## Material provided

____________________

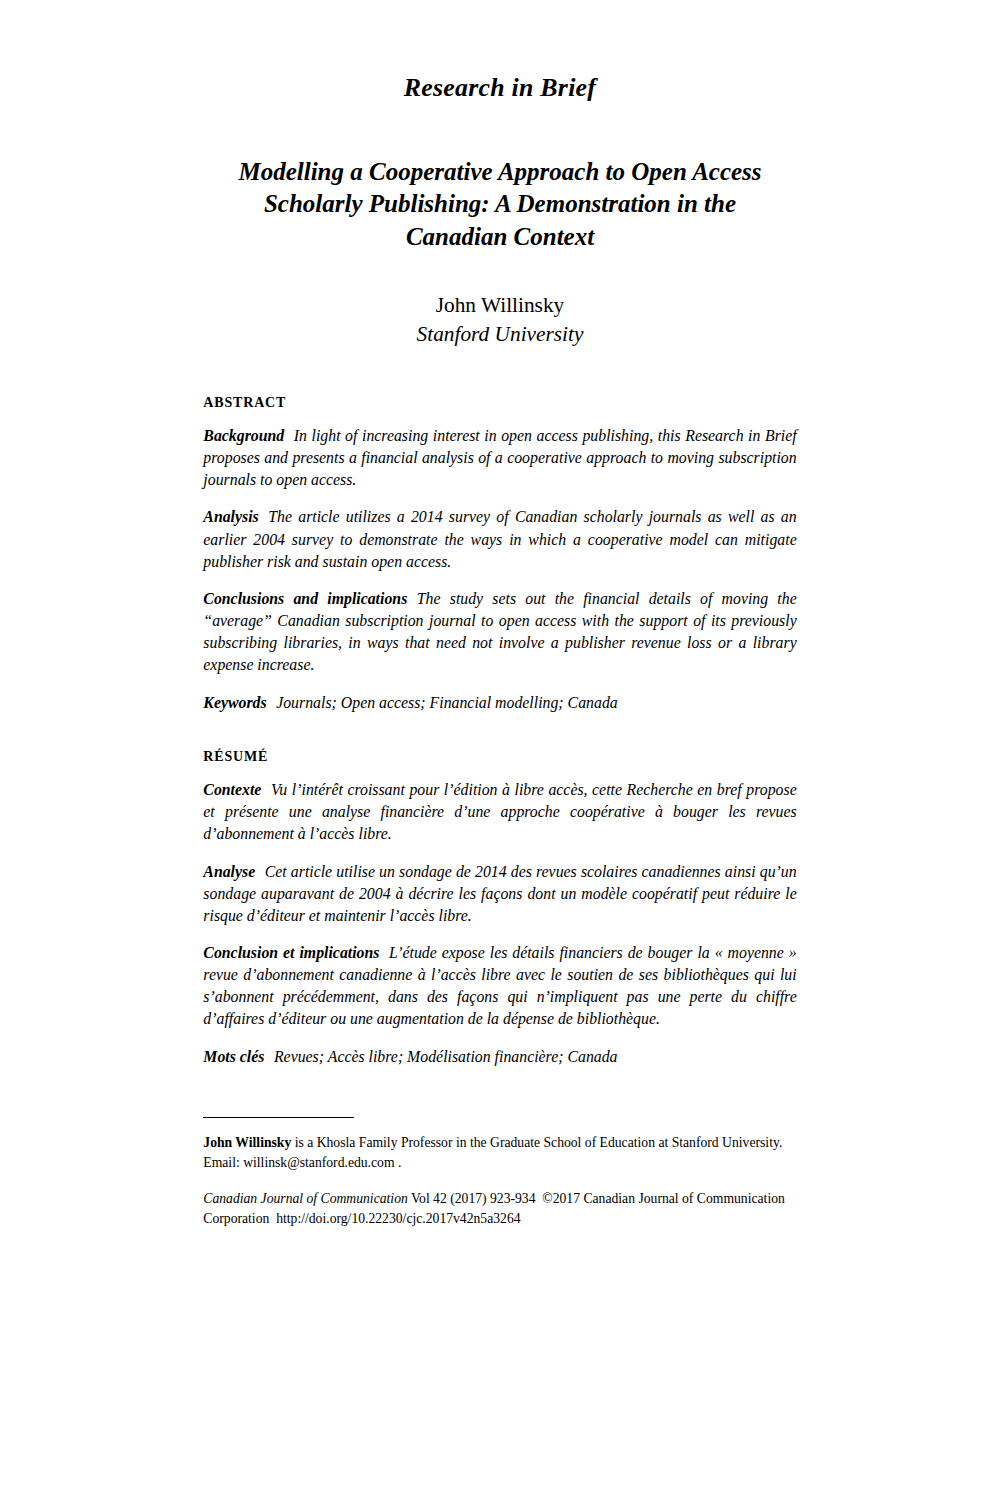Research in Brief
Modelling a Cooperative Approach to Open Access
Scholarly Publishing: A Demonstration in the
Canadian Context
John Willinsky
Stanford University
Abstract
Background In light of increasing interest in open access publishing, this Research in Brief proposes and presents a financial analysis of a cooperative approach to moving subscription journals to open access.
Analysis The article utilizes a 2014 survey of Canadian scholarly journals as well as an earlier 2004 survey to demonstrate the ways in which a cooperative model can mitigate publisher risk and sustain open access.
Conclusions and implications The study sets out the financial details of moving the “average” Canadian subscription journal to open access with the support of its previously subscribing libraries, in ways that need not involve a publisher revenue loss or a library expense increase.
Keywords Journals; Open access; Financial modelling; Canada
Résumé
Contexte Vu l’intérêt croissant pour l’édition à libre accès, cette Recherche en bref propose et présente une analyse financière d’une approche coopérative à bouger les revues d’abonnement à l’accès libre.
Analyse Cet article utilise un sondage de 2014 des revues scolaires canadiennes ainsi qu’un sondage auparavant de 2004 à décrire les façons dont un modèle coopératif peut réduire le risque d’éditeur et maintenir l’accès libre.
Conclusion et implications L’étude expose les détails financiers de bouger la « moyenne » revue d’abonnement canadienne à l’accès libre avec le soutien de ses bibliothèques qui lui s’abonnent précédemment, dans des façons qui n’impliquent pas une perte du chiffre d’affaires d’éditeur ou une augmentation de la dépense de bibliothèque.
Mots clés Revues; Accès libre; Modélisation financière; Canada
John Willinsky is a Khosla Family Professor in the Graduate School of Education at Stanford University. Email: willinsk@stanford.edu.com .
Canadian Journal of Communication Vol 42 (2017) 923-934 ©2017 Canadian Journal of Communication Corporation http://doi.org/10.22230/cjc.2017v42n5a3264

____________________

## What the task requires
The copy should run from the first line of the material above through the line with "Analysis The article", repeated exactly and without pictures.

## Exercise answer
Research in Brief
Modelling a Cooperative Approach to Open Access
Scholarly Publishing: A Demonstration in the
Canadian Context
John Willinsky
Stanford University
Abstract
Background In light of increasing interest in open access publishing, this Research in Brief proposes and presents a financial analysis of a cooperative approach to moving subscription journals to open access.
Analysis The article utilizes a 2014 survey of Canadian scholarly journals as well as an earlier 2004 survey to demonstrate the ways in which a cooperative model can mitigate publisher risk and sustain open access.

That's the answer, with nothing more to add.